Each line in the entries that has the word "Estero" has to be copied.

(RECORD EXTRACTS Opens)

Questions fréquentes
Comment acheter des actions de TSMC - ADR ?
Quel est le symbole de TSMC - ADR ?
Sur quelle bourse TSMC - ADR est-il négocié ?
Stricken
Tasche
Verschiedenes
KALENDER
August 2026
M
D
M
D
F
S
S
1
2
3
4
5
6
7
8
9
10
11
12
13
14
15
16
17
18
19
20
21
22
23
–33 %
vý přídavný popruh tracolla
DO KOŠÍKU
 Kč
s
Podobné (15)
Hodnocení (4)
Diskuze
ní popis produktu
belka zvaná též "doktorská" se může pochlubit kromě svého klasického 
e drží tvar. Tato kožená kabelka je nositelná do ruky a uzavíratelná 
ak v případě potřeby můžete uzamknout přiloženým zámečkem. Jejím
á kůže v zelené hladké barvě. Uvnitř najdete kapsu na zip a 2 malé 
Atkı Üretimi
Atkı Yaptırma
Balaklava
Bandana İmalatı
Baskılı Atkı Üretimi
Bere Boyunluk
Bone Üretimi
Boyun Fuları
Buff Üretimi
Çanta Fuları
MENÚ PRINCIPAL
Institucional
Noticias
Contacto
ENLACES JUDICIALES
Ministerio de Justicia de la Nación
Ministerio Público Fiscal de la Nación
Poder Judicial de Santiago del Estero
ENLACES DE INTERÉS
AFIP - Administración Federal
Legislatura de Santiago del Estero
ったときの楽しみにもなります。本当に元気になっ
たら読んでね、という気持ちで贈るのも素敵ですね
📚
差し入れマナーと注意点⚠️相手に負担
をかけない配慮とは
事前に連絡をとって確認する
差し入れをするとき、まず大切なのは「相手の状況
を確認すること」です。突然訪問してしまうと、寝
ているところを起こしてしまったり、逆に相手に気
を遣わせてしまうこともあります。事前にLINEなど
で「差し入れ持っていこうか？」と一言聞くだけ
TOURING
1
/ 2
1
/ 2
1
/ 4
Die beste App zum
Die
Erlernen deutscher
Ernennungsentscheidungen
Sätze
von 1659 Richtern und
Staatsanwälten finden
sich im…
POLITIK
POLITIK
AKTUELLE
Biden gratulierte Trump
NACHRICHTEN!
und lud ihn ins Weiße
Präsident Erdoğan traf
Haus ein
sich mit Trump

(RECORD EXTRACTS Closes)

FINISHED TASK |
Poder Judicial de Santiago del Estero
Legislatura de Santiago del Estero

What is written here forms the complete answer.